### What you have to do
Would you return the data exactly as given, except for its pictures?

..............................

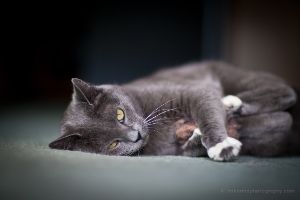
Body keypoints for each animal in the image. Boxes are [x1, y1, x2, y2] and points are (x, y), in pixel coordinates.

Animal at [48, 61, 298, 161]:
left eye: (120, 115)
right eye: (113, 144)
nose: (136, 136)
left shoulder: (193, 91)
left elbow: (207, 111)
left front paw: (221, 145)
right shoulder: (174, 149)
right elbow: (188, 151)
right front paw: (197, 139)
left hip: (233, 76)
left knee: (285, 92)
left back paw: (231, 102)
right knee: (282, 118)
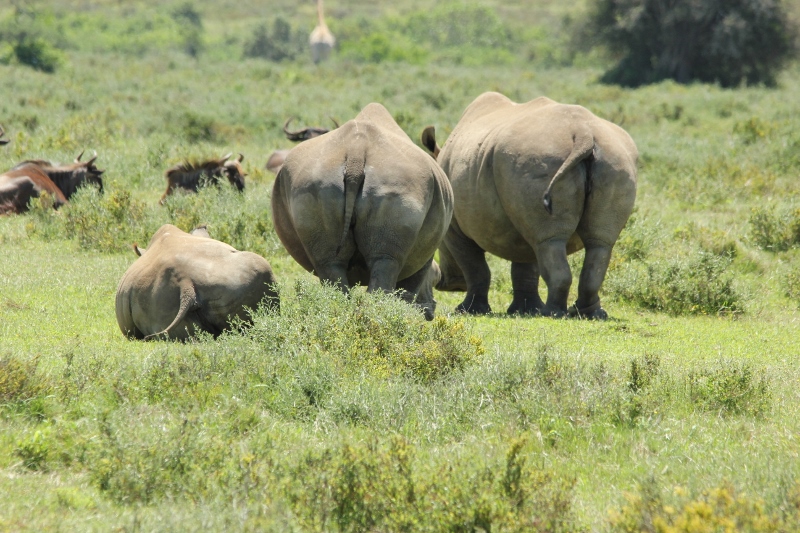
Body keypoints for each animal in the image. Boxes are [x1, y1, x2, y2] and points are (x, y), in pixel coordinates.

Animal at [272, 103, 454, 320]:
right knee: (385, 262)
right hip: (398, 186)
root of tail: (356, 154)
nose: (430, 313)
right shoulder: (426, 254)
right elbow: (411, 287)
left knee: (331, 265)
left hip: (314, 185)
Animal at [422, 91, 640, 318]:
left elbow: (475, 267)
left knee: (550, 242)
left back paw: (552, 313)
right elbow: (526, 265)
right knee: (591, 242)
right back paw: (589, 314)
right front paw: (525, 310)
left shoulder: (455, 228)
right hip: (611, 160)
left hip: (538, 158)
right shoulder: (520, 215)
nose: (451, 285)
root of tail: (584, 134)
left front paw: (469, 310)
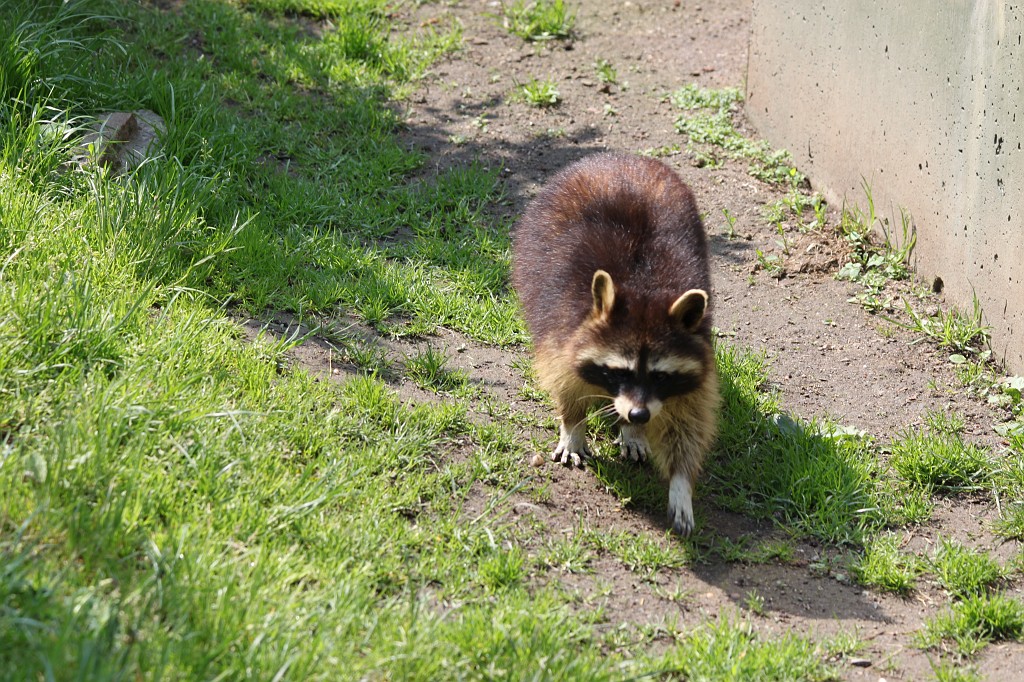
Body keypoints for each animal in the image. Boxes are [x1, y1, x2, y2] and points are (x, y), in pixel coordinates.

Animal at [512, 152, 719, 536]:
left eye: (661, 376)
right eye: (619, 371)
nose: (638, 415)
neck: (643, 289)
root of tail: (619, 158)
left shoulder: (697, 357)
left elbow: (688, 423)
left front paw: (680, 483)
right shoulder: (563, 326)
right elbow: (565, 379)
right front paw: (573, 425)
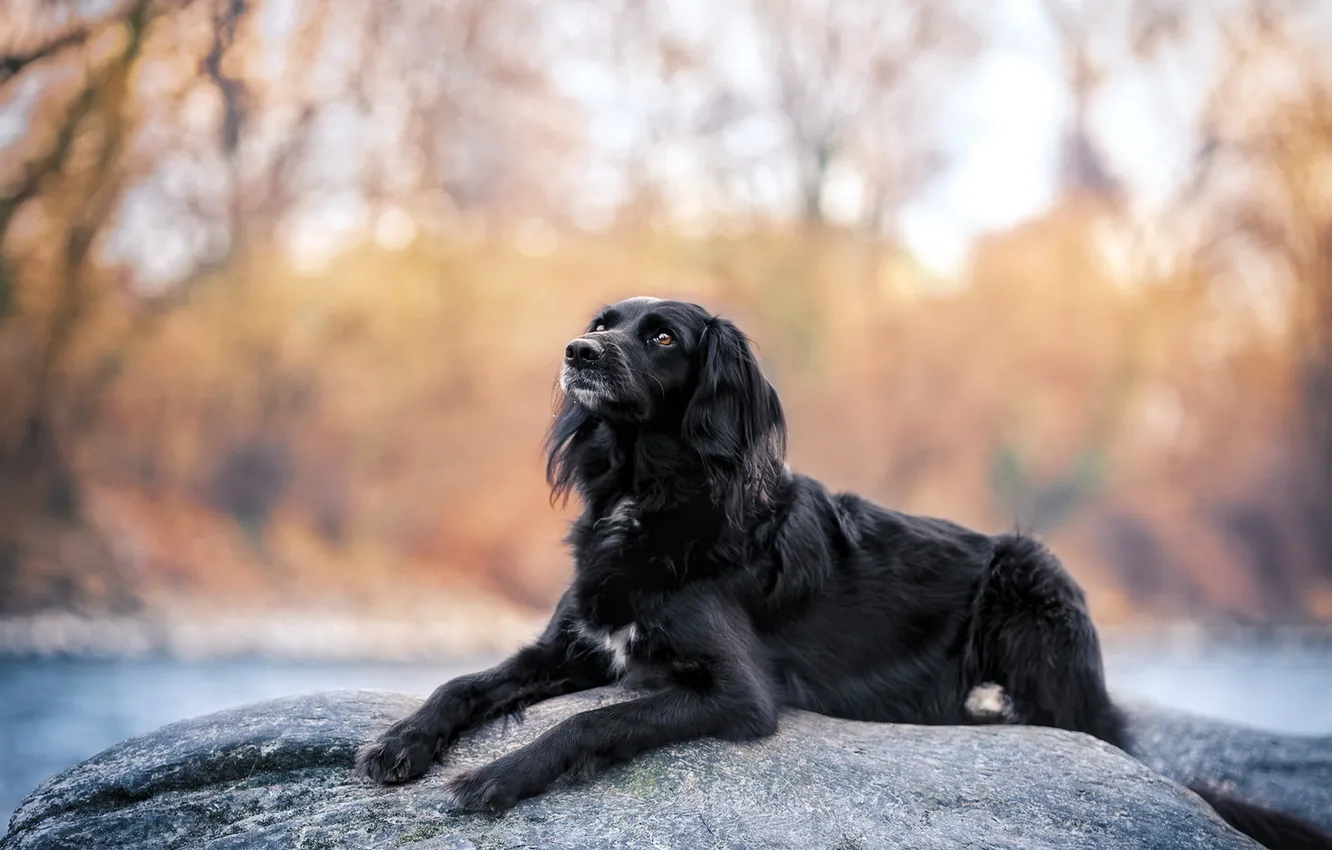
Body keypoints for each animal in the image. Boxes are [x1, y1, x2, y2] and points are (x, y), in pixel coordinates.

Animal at [356, 299, 1332, 850]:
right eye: (603, 325)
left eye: (660, 335)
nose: (575, 352)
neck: (653, 496)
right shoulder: (580, 643)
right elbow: (462, 683)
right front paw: (400, 742)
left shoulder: (735, 694)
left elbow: (591, 724)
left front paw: (497, 777)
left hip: (1033, 564)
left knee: (1068, 722)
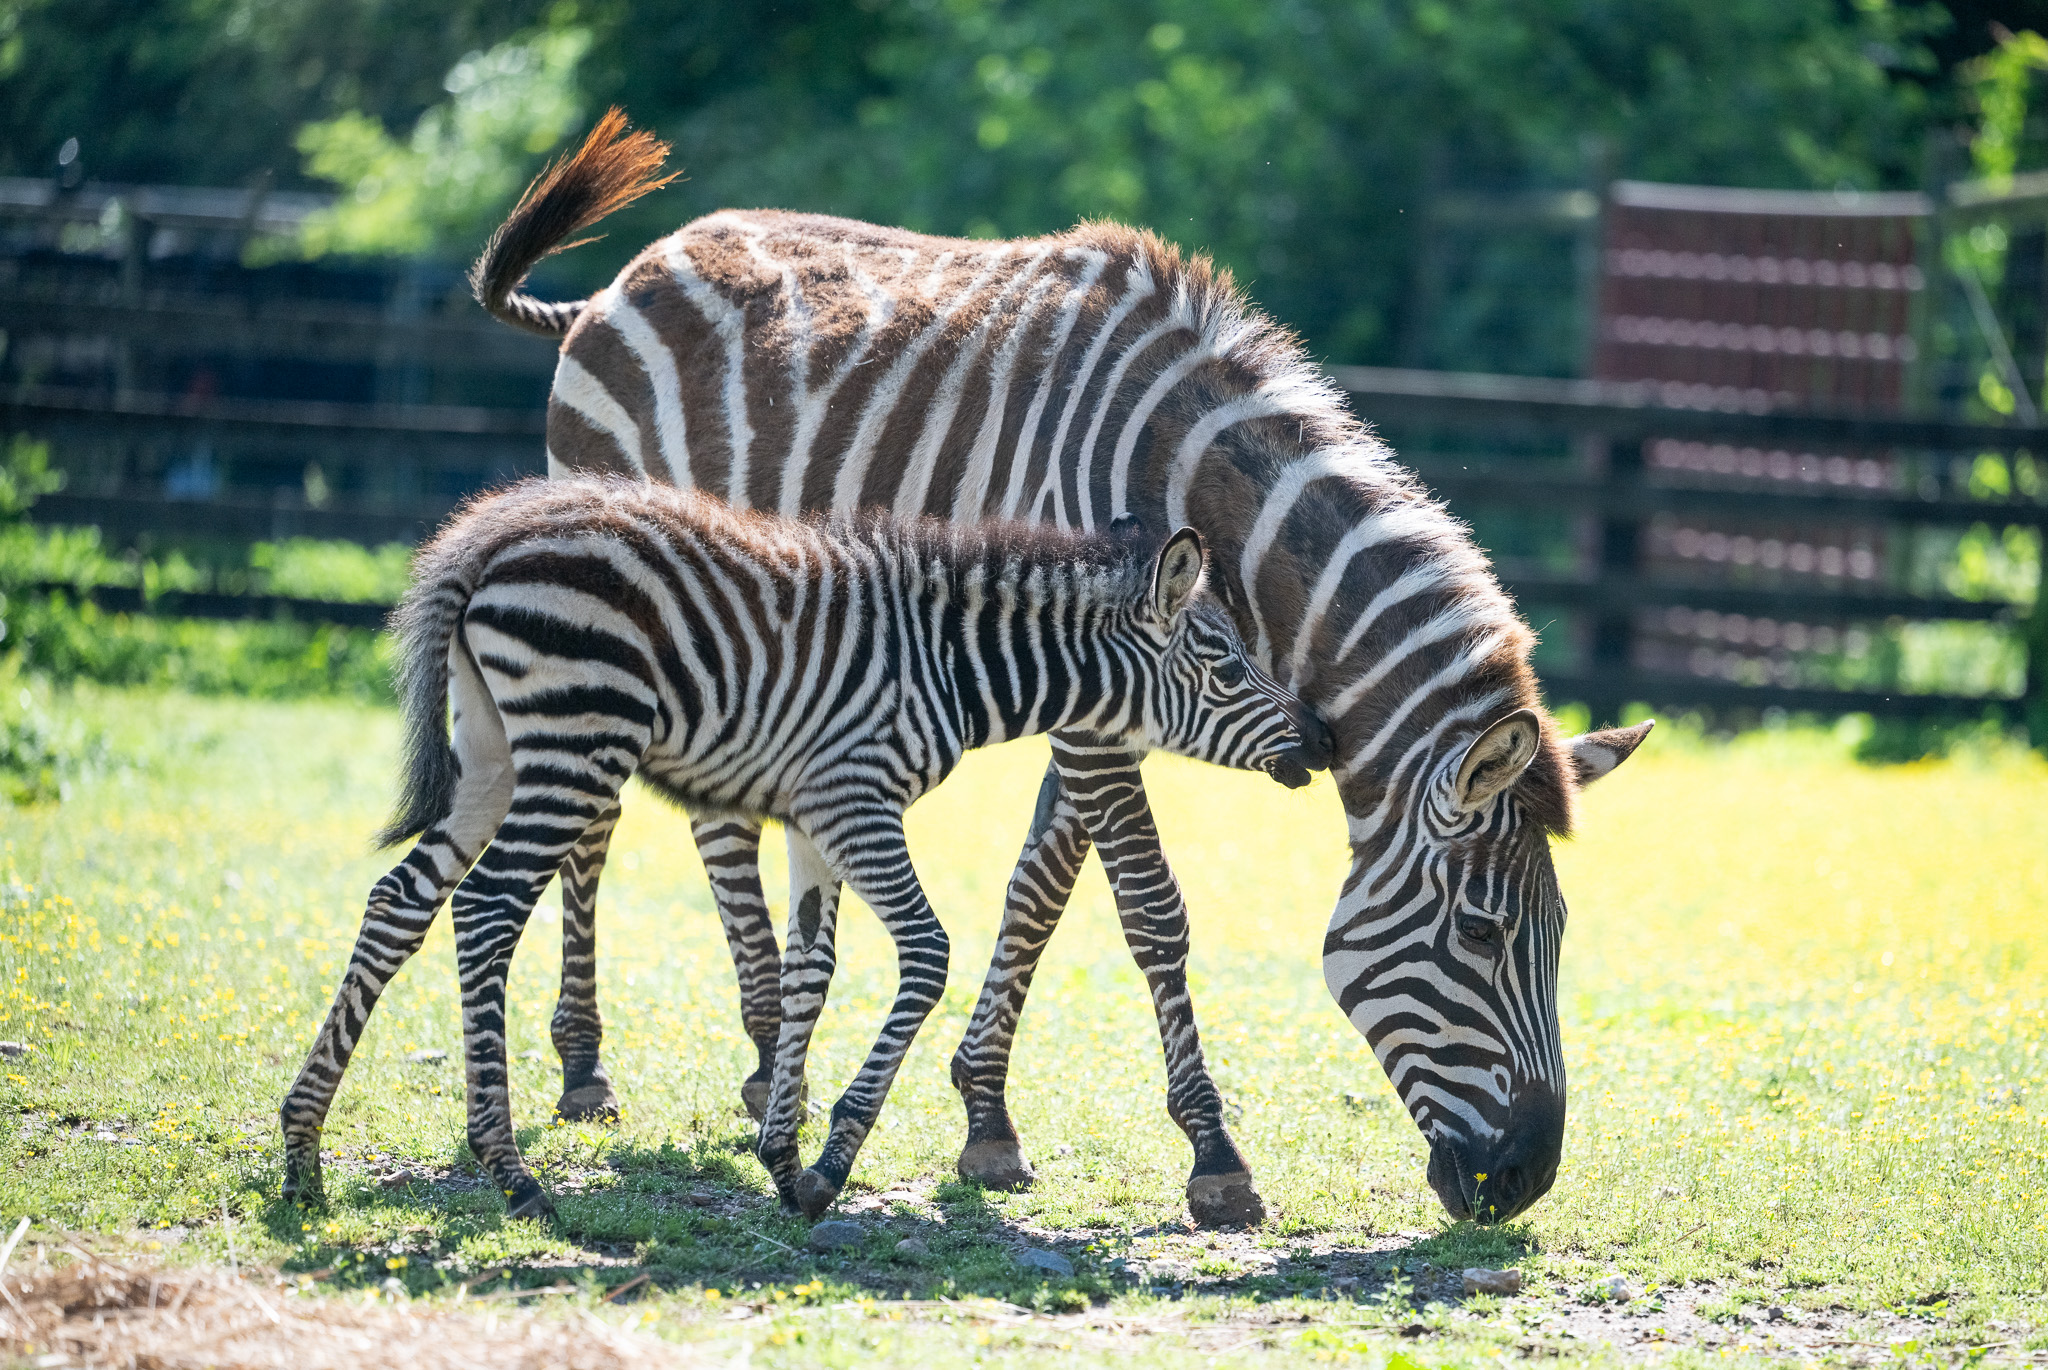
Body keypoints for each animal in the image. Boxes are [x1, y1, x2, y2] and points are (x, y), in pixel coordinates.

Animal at [280, 475, 1318, 1212]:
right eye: (1228, 666)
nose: (1317, 743)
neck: (949, 663)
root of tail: (491, 537)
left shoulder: (819, 815)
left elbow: (808, 972)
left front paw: (782, 1158)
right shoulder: (859, 801)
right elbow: (926, 955)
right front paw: (831, 1161)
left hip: (494, 752)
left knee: (403, 900)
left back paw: (302, 1151)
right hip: (576, 746)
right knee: (489, 911)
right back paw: (508, 1172)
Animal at [479, 112, 1646, 1220]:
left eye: (1560, 932)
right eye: (1484, 930)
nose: (1527, 1179)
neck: (1200, 492)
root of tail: (625, 276)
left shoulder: (1103, 697)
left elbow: (1039, 887)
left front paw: (987, 1117)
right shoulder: (1095, 699)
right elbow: (1150, 909)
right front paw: (1214, 1158)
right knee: (619, 823)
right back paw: (620, 1066)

..............................

### Your response
Body keypoints for each animal in the image. Boxes are [x1, y1, x2, y2] and points are (x, y), in pixel coordinates.

Animal at [48, 61, 298, 161]:
left eye: (120, 115)
right eye: (113, 144)
nose: (136, 136)
left shoulder: (193, 91)
left elbow: (207, 111)
left front paw: (221, 145)
right shoulder: (174, 149)
right elbow: (188, 151)
right front paw: (197, 139)
left hip: (233, 76)
left knee: (285, 92)
left back paw: (231, 102)
right knee: (282, 118)
Body keypoints for each animal in the image. Boxes are [x1, y1, x2, y2] and points are (x, y), in pixel coordinates.

Animal at [272, 103, 454, 320]:
right knee: (385, 262)
right hip: (398, 186)
root of tail: (356, 154)
nose: (430, 313)
right shoulder: (426, 254)
right elbow: (411, 287)
left knee: (331, 265)
left hip: (314, 185)
Animal at [422, 91, 640, 318]:
left elbow: (475, 267)
left knee: (550, 242)
left back paw: (552, 313)
right elbow: (526, 265)
right knee: (591, 242)
right back paw: (589, 314)
right front paw: (525, 310)
left shoulder: (455, 228)
right hip: (611, 160)
left hip: (538, 158)
right shoulder: (520, 215)
nose: (451, 285)
root of tail: (584, 134)
left front paw: (469, 310)
Body keypoints for each animal in the image. Boxes are [x1, y1, x2, y2] and points are (x, y), in pixel coordinates.

Animal at [512, 152, 719, 536]:
left eye: (661, 376)
right eye: (619, 371)
nose: (638, 415)
neck: (643, 289)
root of tail: (619, 158)
left shoulder: (697, 357)
left elbow: (688, 423)
left front paw: (680, 483)
right shoulder: (563, 326)
right elbow: (565, 379)
right front paw: (573, 425)
Body keypoints for each animal in the image. Boxes are [x1, y1, x2, y2] and points are (x, y), in pixel coordinates.

Animal at [356, 299, 1332, 850]:
right eye: (603, 325)
left eye: (660, 335)
nose: (575, 352)
neck: (653, 496)
right shoulder: (580, 643)
right elbow: (462, 683)
right front paw: (400, 742)
left shoulder: (735, 694)
left elbow: (591, 724)
left front paw: (497, 777)
left hip: (1033, 564)
left knee: (1068, 722)
Body keypoints for each animal in the image. Boxes are [x1, y1, x2, y2] and points are (x, y), in pixel coordinates.

Animal at [280, 475, 1318, 1212]:
right eye: (1228, 666)
nose: (1317, 743)
neck: (949, 663)
root of tail: (491, 537)
left shoulder: (819, 815)
left elbow: (808, 972)
left front paw: (782, 1158)
right shoulder: (859, 801)
right elbow: (926, 955)
right front paw: (831, 1161)
left hip: (494, 752)
left knee: (403, 900)
left back paw: (302, 1151)
right hip: (576, 746)
right knee: (489, 911)
right back paw: (508, 1172)
Animal at [479, 112, 1646, 1220]:
left eye: (1560, 932)
right eye: (1484, 930)
nose: (1527, 1179)
neck: (1200, 492)
root of tail: (625, 276)
left shoulder: (1103, 697)
left elbow: (1039, 887)
left front paw: (987, 1117)
right shoulder: (1095, 699)
right elbow: (1150, 909)
right front paw: (1214, 1158)
right knee: (619, 823)
right back paw: (620, 1066)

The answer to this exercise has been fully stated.